• Assigned task:
Below are some entries. Repeat exactly the lines from the one with "M370 965 378 976 327 1014 318 1003Z" through the one with "M0 526 57 610", and only those.

Dataset entries:
▼▼▼

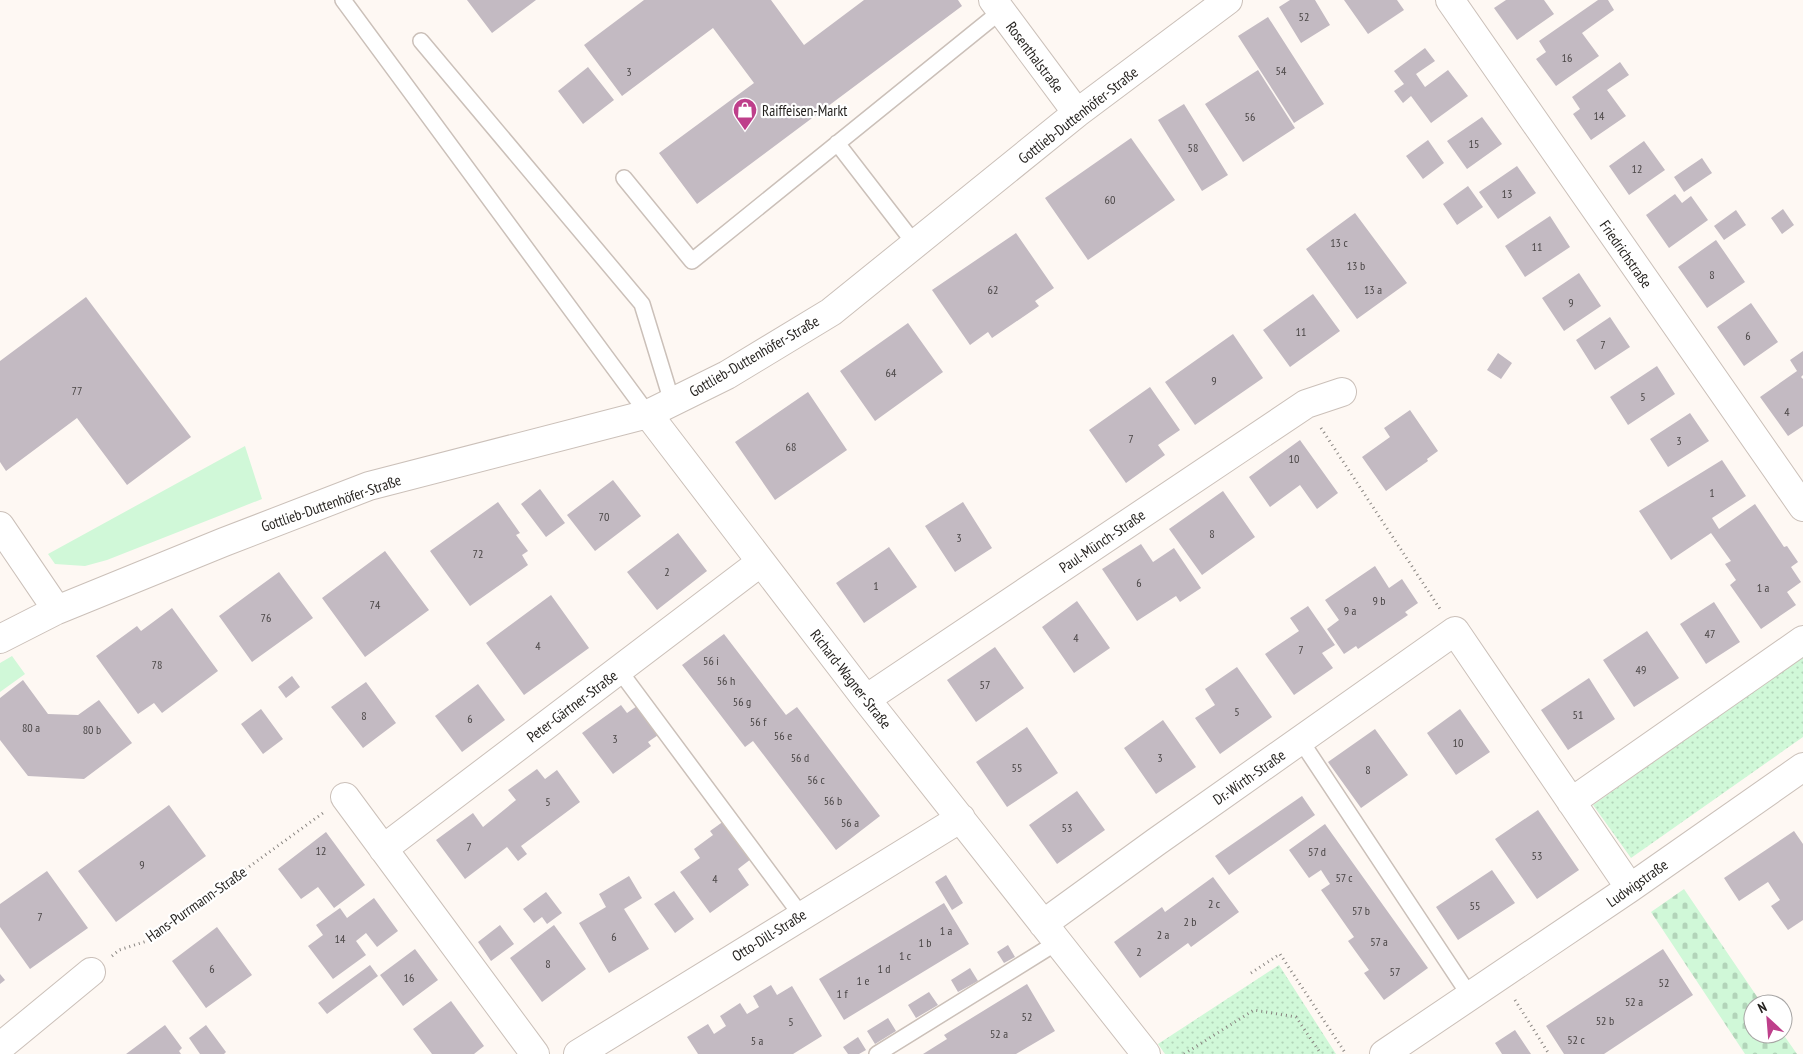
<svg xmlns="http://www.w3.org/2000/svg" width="1803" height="1054" viewBox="0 0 1803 1054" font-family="'PT Sans Narrow',sans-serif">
<defs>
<pattern id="cemetery-stones" width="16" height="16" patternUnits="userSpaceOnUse" patternTransform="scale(1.25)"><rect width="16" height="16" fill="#d0f8d8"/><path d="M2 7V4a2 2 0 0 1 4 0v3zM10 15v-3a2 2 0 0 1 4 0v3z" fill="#b2d4b9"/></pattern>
<pattern id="park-dots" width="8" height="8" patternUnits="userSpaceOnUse" patternTransform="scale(1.25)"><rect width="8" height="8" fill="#d0f8d8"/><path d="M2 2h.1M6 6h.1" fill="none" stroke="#b2d4b9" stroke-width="1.8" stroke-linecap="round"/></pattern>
</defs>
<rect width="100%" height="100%" fill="#fef8f3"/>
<path fill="#d0f8d8" d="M245 446 262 499 107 560 85 566 55 564 48 554Z
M12 656 25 674 0 692V663Z"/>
<path fill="url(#cemetery-stones)" d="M1684 889 1762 1004H1753V1034H1783L1797 1054H1745L1651 912Z"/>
<path fill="url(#park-dots)" d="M1803 657V737L1631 858 1593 805Z
M1279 965 1336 1054H1165L1158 1044Z"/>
<path fill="#c3bac2" d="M467 0H536L492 33Z
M644 0H771L804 45 864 0H958L962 6 697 204 659 153 754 83 713 28 622 96 584 45Z
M1290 0H1315L1330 25 1301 43 1279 7Z
M1344 0H1397L1404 10 1368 34Z
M1506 0H1544L1554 14 1517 40 1494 8Z
M1598 0H1608L1614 10 1582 33 1599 56 1556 86 1536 59 1546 52 1539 41Z
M1268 17 1324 104 1294 123 1238 36Z
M1425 48 1435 61 1416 74 1425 87 1448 70 1468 96 1431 123 1411 96 1403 103 1394 91 1404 84 1394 71Z
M1620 62 1629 75 1607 90 1626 116 1591 140 1573 114 1580 109 1572 97Z
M588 67 614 100 583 124 558 91Z
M1258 70 1295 128 1243 162 1205 104Z
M1184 104 1228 175 1202 191 1158 120Z
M1482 117 1502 144 1467 169 1447 141Z
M1131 138 1175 200 1088 260 1045 198Z
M1428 140 1444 163 1423 179 1406 156Z
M1644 141 1665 170 1629 195 1609 166Z
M1702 158 1712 173 1684 192 1674 177Z
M1517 166 1536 193 1498 219 1479 192Z
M1468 186 1483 207 1457 225 1443 204Z
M1675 194 1682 203 1691 196 1708 220 1669 248 1646 215Z
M1783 209 1794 225 1782 234 1771 218Z
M1736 210 1746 225 1724 240 1714 226Z
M1355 213 1407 283 1357 319 1306 249Z
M1550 216 1570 247 1525 277 1505 246Z
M1016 233 1054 288 1035 301 1039 306 992 338 988 332 970 345 932 290Z
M1716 240 1745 282 1707 308 1678 267Z
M1579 273 1601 306 1564 331 1542 298Z
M1313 294 1340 331 1290 367 1263 330Z
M86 297 191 437 127 485 77 418 6 471 0 462V361Z
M1751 303 1778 342 1744 366 1717 327Z
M1610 317 1630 347 1595 370 1576 340Z
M908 323 943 372 875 421 840 371Z
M1233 334 1263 378 1195 425 1165 382Z
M1803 351V375L1801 377 1803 379V426L1788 436 1760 397 1797 371 1790 360Z
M1498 353 1512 363 1501 379 1487 370Z
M1657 366 1675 394 1628 425 1610 397Z
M1150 387 1180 430 1158 445 1165 455 1126 483 1089 430Z
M808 392 847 450 775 500 735 442Z
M1410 410 1438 451 1427 459 1428 461 1386 491 1362 457 1390 437 1384 428Z
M1690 413 1709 441 1668 467 1650 439Z
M1300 440 1338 493 1317 509 1300 485 1270 507 1249 477Z
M1722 460 1746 496 1712 518 1719 529 1755 504 1784 547 1787 546 1798 562 1791 567 1801 582 1787 592 1796 605 1761 629 1730 585 1736 580 1725 564 1731 561 1711 533 1671 560 1639 511Z
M613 480 641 516 595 551 567 515Z
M540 489 565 523 546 537 521 504Z
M1223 491 1255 537 1202 575 1169 529Z
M498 502 520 533 516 535 528 551 522 555 528 565 470 606 430 551Z
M963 502 992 548 955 572 925 526Z
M678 533 707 571 657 610 627 572Z
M1141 544 1153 562 1174 548 1201 588 1180 602 1176 596 1137 621 1102 569Z
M889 547 917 587 864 623 836 583Z
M385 551 429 610 365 657 322 598Z
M1375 566 1389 588 1402 579 1418 603 1405 612 1408 615 1358 649 1356 646 1344 654 1327 629 1339 620 1325 600Z
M279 572 313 618 252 662 219 616Z
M551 595 589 648 524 695 486 643Z
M1077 601 1110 648 1074 673 1042 627Z
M1714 602 1740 642 1706 664 1680 624Z
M1308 606 1335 645 1322 653 1333 668 1294 695 1265 654 1299 631 1290 618Z
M172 608 218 671 162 713 154 703 138 714 96 656 137 626 141 631Z
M1647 631 1679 678 1634 707 1603 660Z
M724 634 786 715 797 707 880 816 836 850 753 741 745 747 682 665Z
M995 647 1024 688 976 722 947 680Z
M1237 667 1272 717 1220 754 1195 718 1215 705 1205 689Z
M292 676 300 687 286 698 278 687Z
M1589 678 1615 719 1568 750 1541 710Z
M23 680 48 714 78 715 99 700 132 743 84 779 28 776 0 740V698Z
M366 682 396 723 363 748 331 707Z
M478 684 505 720 462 752 435 716Z
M640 704 661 733 648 742 651 746 613 774 582 733 621 705 627 713Z
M261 709 283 739 263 754 241 724Z
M1460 709 1490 752 1456 775 1427 733Z
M1163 720 1196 767 1156 794 1124 748Z
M1027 727 1058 773 1007 807 976 762Z
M1375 729 1408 775 1361 808 1328 762Z
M537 769 545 779 557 770 580 802 521 846 527 854 518 861 507 847 465 879 436 840 473 813 483 827 516 800 508 790Z
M1077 791 1105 830 1057 864 1029 825Z
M1302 796 1315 815 1229 875 1215 856Z
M169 805 206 856 116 922 78 871Z
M1538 810 1579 870 1537 899 1495 839Z
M724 821 751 859 738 869 749 885 710 913 680 872 700 858 694 849 713 835 710 831Z
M1325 824 1428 968 1384 1000 1364 973 1369 970 1348 941 1354 937 1321 890 1330 884 1321 870 1309 878 1289 850Z
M1794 831 1803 844V920L1788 930 1771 906 1780 900 1768 882 1739 901 1724 878Z
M326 832 365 885 334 908 318 887 301 899 278 869Z
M1492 870 1515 903 1458 940 1436 907Z
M47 871 88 928 30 969 0 927V904Z
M946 875 963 903 952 910 935 882Z
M629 876 642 898 624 909 649 949 609 973 579 923 606 907 599 894Z
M1213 877 1239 912 1191 947 1188 943 1140 978 1114 942 1162 907 1165 912Z
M674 891 694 919 675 933 654 904Z
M546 892 562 913 547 924 542 917 534 923 523 909Z
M374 898 398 931 377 947 366 933 356 941 366 955 333 979 308 946 323 935 316 925 340 908 347 918Z
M944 903 969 944 844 1020 819 979Z
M500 925 514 944 491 961 478 942Z
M554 925 586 969 542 1002 510 958Z
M217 927 252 975 206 1008 172 961Z
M1008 945 1015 957 1004 963 997 952Z
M415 949 438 980 403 1006 380 975Z
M1663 949 1693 995 1604 1054H1564L1546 1026Z
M370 965 378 976 327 1014 318 1003Z
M970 968 978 981 958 992 951 980Z
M0 974 5 980 0 984Z
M1027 984 1055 1031 1016 1054H923L947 1039 944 1035Z
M771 985 777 995 792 986 822 1036 793 1054H698L687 1037 708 1024 714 1034 726 1026 720 1016 740 1003 747 1014 759 1007 753 996Z
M929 992 938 1005 916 1018 908 1005Z
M451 1001 484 1046 474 1054H432L413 1029Z
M888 1018 896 1031 875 1044 867 1031Z
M165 1025 182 1048 179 1051 181 1054H126Z
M206 1025 226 1052 224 1054H200L189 1038Z
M1515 1030 1531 1054H1502L1495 1043Z
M858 1037 866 1050 859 1054H848L843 1047Z"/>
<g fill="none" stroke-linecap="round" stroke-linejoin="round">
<defs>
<path id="lane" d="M343 0 648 414
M421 41 642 304 672 402
M837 143 915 244
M624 178 692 261 1001 11
M619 670 801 915
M1301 741 1470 996
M877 1054 1056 943"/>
<path id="street" d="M993 0 1077 113
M1450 0 1803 507
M648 414 866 699 1146 1054
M0 526 57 610
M0 639 57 610 224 542 369 486 648 414 727 375 831 312 1077 113 1228 0
M866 699 1306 404 1342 392
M345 797 535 1054
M1571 802 1803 640
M383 849 761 562
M1043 924 1156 842 1455 631 1630 888
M0 1047 91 972
M578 1054 961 818
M1384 1054 1630 888 1803 767"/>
</defs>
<use href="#lane" stroke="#cbc0b9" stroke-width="18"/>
<use href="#street" stroke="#cbc0b9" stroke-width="30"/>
<path stroke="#898581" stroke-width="3" stroke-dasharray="1 4" stroke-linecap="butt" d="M1321 428 1440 609
M112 956 119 950 147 941 323 813
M1251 973 1280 954 1346 1054
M1515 1000 1549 1054
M1184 1054 1254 1010 1296 1017 1321 1054"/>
<use href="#lane" stroke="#fff" stroke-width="15"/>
<use href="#street" stroke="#fff" stroke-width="28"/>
</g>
<defs>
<symbol id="shop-pin" viewBox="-11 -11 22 30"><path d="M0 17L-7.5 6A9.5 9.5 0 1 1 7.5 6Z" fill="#be3f8b" stroke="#fff"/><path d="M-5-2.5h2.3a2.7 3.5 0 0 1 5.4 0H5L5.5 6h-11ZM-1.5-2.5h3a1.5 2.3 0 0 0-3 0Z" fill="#fff"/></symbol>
</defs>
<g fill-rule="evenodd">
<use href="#shop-pin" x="731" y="96" width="28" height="38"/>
</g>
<g text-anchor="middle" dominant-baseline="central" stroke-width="4.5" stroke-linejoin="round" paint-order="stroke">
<g font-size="12" fill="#4a4646">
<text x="1304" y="16">52</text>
<text x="1567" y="57">16</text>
<text x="1281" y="70">54</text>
<text x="629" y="71">3</text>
<text x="1599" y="115">14</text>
<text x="1250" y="116">56</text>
<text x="1474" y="143">15</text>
<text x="1193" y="147">58</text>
<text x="1637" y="168">12</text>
<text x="1507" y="193">13</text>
<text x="1110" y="199">60</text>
<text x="1339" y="242">13 c</text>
<text x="1537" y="246">11</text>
<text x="1356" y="265">13 b</text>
<text x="1712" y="274">8</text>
<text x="993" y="289">62</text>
<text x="1373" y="289">13 a</text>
<text x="1571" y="302">9</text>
<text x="1301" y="331">11</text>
<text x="1748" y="335">6</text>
<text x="1603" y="344">7</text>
<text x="891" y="372">64</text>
<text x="1214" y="380">9</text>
<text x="77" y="390">77</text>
<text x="1643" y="396">5</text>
<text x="1787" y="411">4</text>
<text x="1131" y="438">7</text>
<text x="1679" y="440">3</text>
<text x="791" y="446">68</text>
<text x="1294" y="458">10</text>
<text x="1712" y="492">1</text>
<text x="604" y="516">70</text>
<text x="1212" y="533">8</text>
<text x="959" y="537">3</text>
<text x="478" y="553">72</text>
<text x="667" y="571">2</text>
<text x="1139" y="582">6</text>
<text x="876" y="585">1</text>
<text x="1763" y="587">1 a</text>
<text x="1379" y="600">9 b</text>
<text x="375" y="604">74</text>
<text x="1350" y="610">9 a</text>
<text x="266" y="617">76</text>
<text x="1710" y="633">47</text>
<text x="1076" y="637">4</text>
<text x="538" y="645">4</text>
<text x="1301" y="649">7</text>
<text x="711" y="660">56 i</text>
<text x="157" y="664">78</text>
<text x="1641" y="669">49</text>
<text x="726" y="680">56 h</text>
<text x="985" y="684">57</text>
<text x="742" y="701">56 g</text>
<text x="1237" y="711">5</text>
<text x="1578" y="714">51</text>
<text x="364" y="715">8</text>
<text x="470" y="718">6</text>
<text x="758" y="721">56 f</text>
<text x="31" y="727">80 a</text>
<text x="92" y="729">80 b</text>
<text x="783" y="735">56 e</text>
<text x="615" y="738">3</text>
<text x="1458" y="742">10</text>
<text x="800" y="757">56 d</text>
<text x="1160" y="757">3</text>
<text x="1017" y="767">55</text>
<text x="1368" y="769">8</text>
<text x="816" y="779">56 c</text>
<text x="833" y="800">56 b</text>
<text x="548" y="801">5</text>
<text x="850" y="822">56 a</text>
<text x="1067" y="827">53</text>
<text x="469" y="846">7</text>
<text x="321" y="850">12</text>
<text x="1317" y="851">57 d</text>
<text x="1537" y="855">53</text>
<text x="142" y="864">9</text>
<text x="1344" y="877">57 c</text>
<text x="715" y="878">4</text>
<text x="1214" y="903">2 c</text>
<text x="1475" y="905">55</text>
<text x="1361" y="910">57 b</text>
<text x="40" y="916">7</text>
<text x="1190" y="921">2 b</text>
<text x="946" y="930">1 a</text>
<text x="1163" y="934">2 a</text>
<text x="614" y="936">6</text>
<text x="340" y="938">14</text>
<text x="1379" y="941">57 a</text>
<text x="925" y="942">1 b</text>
<text x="1139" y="951">2</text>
<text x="905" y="955">1 c</text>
<text x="548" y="963">8</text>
<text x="212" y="968">6</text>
<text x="884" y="968">1 d</text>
<text x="1395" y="971">57</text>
<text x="409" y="977">16</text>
<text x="863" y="980">1 e</text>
<text x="1664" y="982">52</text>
<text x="842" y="993">1 f</text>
<text x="1634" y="1001">52 a</text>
<text x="1027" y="1016">52</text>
<text x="1605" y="1020">52 b</text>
<text x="791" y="1021">5</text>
<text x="999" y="1033">52 a</text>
<text x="1576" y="1039">52 c</text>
<text x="757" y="1040">5 a</text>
</g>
<g font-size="15" fill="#221f1c" stroke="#fff">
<text transform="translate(1035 57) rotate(53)">Rosenthalstraße</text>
<text transform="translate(1078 115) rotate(-38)">Gottlieb-Duttenhöfer-Straße</text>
<text transform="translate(1626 254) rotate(55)">Friedrichstraße</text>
<text transform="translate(754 356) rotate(-30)">Gottlieb-Duttenhöfer-Straße</text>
<text transform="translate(331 503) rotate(-19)">Gottlieb-Duttenhöfer-Straße</text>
<text transform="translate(1102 541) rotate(-34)">Paul-Münch-Straße</text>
<text transform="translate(851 679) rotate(52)">Richard-Wagner-Straße</text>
<text transform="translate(572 706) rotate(-37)">Peter-Gärtner-Straße</text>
<text transform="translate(1249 777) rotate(-35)">Dr.-Wirth-Straße</text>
<text transform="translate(1637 883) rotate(-35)">Ludwigstraße</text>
<text transform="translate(196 904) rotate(-35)">Hans-Purrmann-Straße</text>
<text transform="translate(769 935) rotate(-32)">Otto-Dill-Straße</text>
</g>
<g font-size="15" fill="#221f1c" stroke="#fff" text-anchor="start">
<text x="762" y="110">Raiffeisen-Markt</text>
</g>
</g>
<g transform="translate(1768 1019) rotate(334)"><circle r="24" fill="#ffffff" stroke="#a7a5a4"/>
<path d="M0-4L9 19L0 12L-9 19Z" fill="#be3f8b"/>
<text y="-8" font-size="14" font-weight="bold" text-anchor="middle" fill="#221f1c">N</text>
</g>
</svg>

▲▲▲

• Task result:
M370 965 378 976 327 1014 318 1003Z
M970 968 978 981 958 992 951 980Z
M0 974 5 980 0 984Z
M1027 984 1055 1031 1016 1054H923L947 1039 944 1035Z
M771 985 777 995 792 986 822 1036 793 1054H698L687 1037 708 1024 714 1034 726 1026 720 1016 740 1003 747 1014 759 1007 753 996Z
M929 992 938 1005 916 1018 908 1005Z
M451 1001 484 1046 474 1054H432L413 1029Z
M888 1018 896 1031 875 1044 867 1031Z
M165 1025 182 1048 179 1051 181 1054H126Z
M206 1025 226 1052 224 1054H200L189 1038Z
M1515 1030 1531 1054H1502L1495 1043Z
M858 1037 866 1050 859 1054H848L843 1047Z"/>
<g fill="none" stroke-linecap="round" stroke-linejoin="round">
<defs>
<path id="lane" d="M343 0 648 414
M421 41 642 304 672 402
M837 143 915 244
M624 178 692 261 1001 11
M619 670 801 915
M1301 741 1470 996
M877 1054 1056 943"/>
<path id="street" d="M993 0 1077 113
M1450 0 1803 507
M648 414 866 699 1146 1054
M0 526 57 610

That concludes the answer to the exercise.